Tukang sayur nama si Salim
Menjualnya ke jalan lembang
Indonesia anti nekolim
Para seniman turut berjuang
Penggalan dalam lagu Bersuka ria ini mencerminkan sejumlah aspek dari pemikiran Sukarno, terutama terkait semangat perjuangan kolektif, anti-neokolonialisme (anti-nekolim), dan peran seni serta budaya dalam mendukung revolusi.
Lirik "Indonesia anti nekolim" merupakan pernyataan tegas dari perjuangan ideologi Bung Karno. Dia menolak segala bentuk penjajahan baru atau pengaruh asing yang merugikan kedaulatan bangsa Indonesia. Sedangkan lirik "Para seniman turut berjuang" menunjukkan keyakinan Sukarno bahwa seni dan budaya adalah alat revolusioner. Seniman memiliki tanggung jawab untuk membangkitkan semangat kebangsaan melalui karya mereka, sehingga seni menjadi bagian dari perjuangan melawan neokolonialisme.
"Bisakah seseorang menemukan inspirasi dalam apa pun jika dia bukan orang yang memiliki perasaan dan sedikit sisi seniman?" kata Bung Karno kepada Cindy Adam dalam Sukarno: An Autobiography.
Pada Juni 1965, ketika Inggris gegap gempita dengan The Beatles, Titik Puspa bersama The Lensoist mengemban misi budaya ke London. Mereka kerap mengikuti kunjungan resmi Bung Karno ke berbagai negara seperti Inggris, Amerika Serikat, Thailand, Jepang, Belanda, Rumanisa, Hungaria, Aljazair, dan Prancis. Kelompok musik ini menjadi simbol perlawanan budaya melalui seni, sekaligus alat diplomasi budaya untuk memperkenalkan jatidiri dan kekayaan seni Indonesia ke dunia internasional.

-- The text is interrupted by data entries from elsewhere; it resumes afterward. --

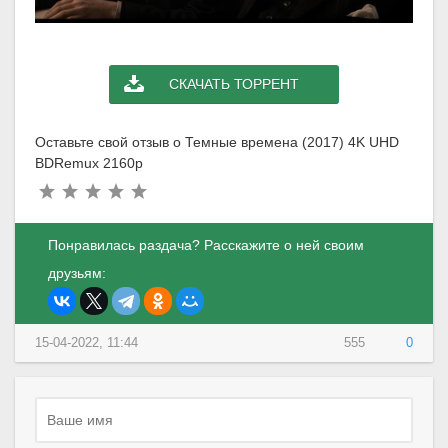
СКАЧАТЬ ТОРРЕНТ
Оставьте свой отзыв о Темные времена (2017) 4K UHD
BDRemux 2160p
Понравилась раздача? Расскажите о ней своим
друзьям:
15-04-2022, 11:44
555
0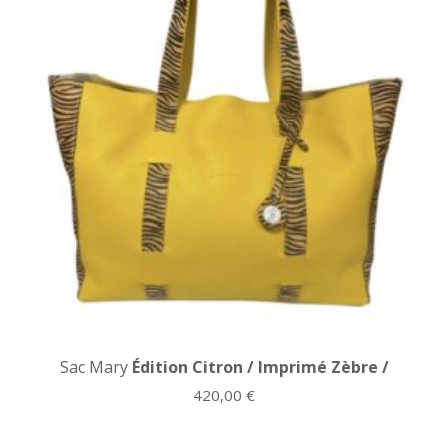
Sac Mary
Édition Citron / Imprimé Zèbre /
420,00
€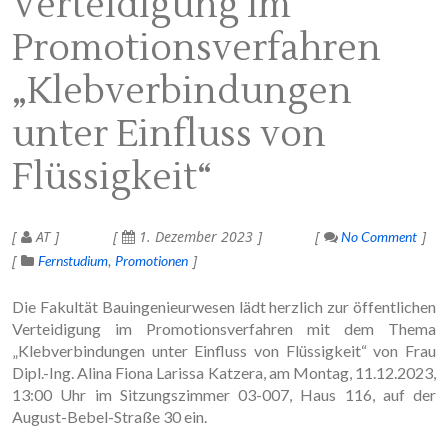
Verteidigung im
Promotionsverfahren
„Klebverbindungen
unter Einfluss von
Flüssigkeit“
AT
1. Dezember 2023
No Comment
Fernstudium
Promotionen
Die Fakultät Bauingenieurwesen lädt herzlich zur öffentlichen
Verteidigung im Promotionsverfahren mit dem Thema
„Klebverbindungen unter Einfluss von Flüssigkeit“ von Frau
Dipl.-Ing. Alina Fiona Larissa Katzera, am Montag, 11.12.2023,
13:00 Uhr im Sitzungszimmer 03-007, Haus 116, auf der
August-Bebel-Straße 30 ein.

Biografi singkat sang legenda multitalenta
Titiek Puspa pertama kali mendapat undangan langsung dari Bung Karno untuk ke Istana Presiden pada 1960. Dia mengenakan kebaya dan jarik sesuai permintaan pengundang. Menurutnya, Bung Karno merupakan sosok yang kharismatik. Mereka bercakap-cakap akrab dengan bahasa Jawa, Bung Karno berbahasa Jawa ngoko sedangkan Titiek menggunakan bahasa Jawa krama.

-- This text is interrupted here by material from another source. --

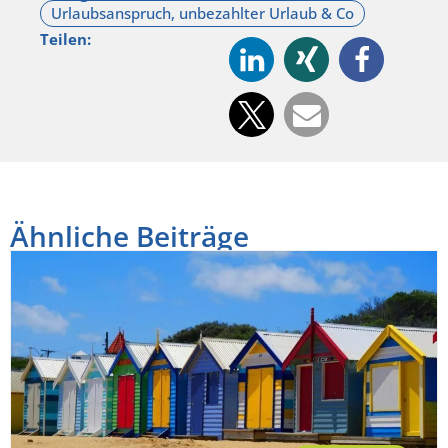
Teilen:
Ähnliche Beiträge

Nama sejatinya Soedarwati, lahir pada Senin, 1 November 1937 di Tanjung, Tabalong, Kalimantan Selatan. Sebuah kota kecamatan terpencil yang berjarak sekitar 230-an kilometer dari Kota Banjarmasin. Orangtuanya bernama Tugeno Puspowidjojo dan Siti Mariam, yang berdarah Jawa.
Semenjak lahir dia memang sudah dipanggil "Titiek" yang berasal dari suku kata terakhir namanya. Karena sakit-sakitan, mereka mengganti namanya menjadi Kadarwati, lalu Sumarti. Dia telah mengawali kariernya ketika remaja, yakni dalam kontes menyanyi Bintang Radio di RRI Semarang pada 1954, yang sejatinya tidak direstui orangtuanya. Kemudian dia menggunakan nama samaran yang terdiri atas nama panggilan dan nama orangtuanya: "Titiek Puspo". Kelak, nama ini membawa ketenarannya sebagai Titiek Puspa.
Dia menciptakan lebih dari 400 lagu, baik yang dinyanyikan sendiri maupun untuk penyanyi lain, dari lagu perjuangan sampai lagu anak-anak. Masyarakat Indonesia mengenalnya sebagai seorang multitalenta yang berkarya sepanjang masa—penyanyi legendaris, pencipta lagu, penulis cerita, aktris dan seniman teater, bintang iklan, budayawan, duta seni dan diplomasi budaya.
Dari keempat penyanyi lagu Bersuka Ria, Titiek Puspa berumur paling panjang. Dia wafat sebagai panutan lintas generasi dalam usia 87 tahun di Jakarta pada Kamis, 10 April 2025. Selamat melanjutkan pentas dalam keabadian, Titiek Puspa.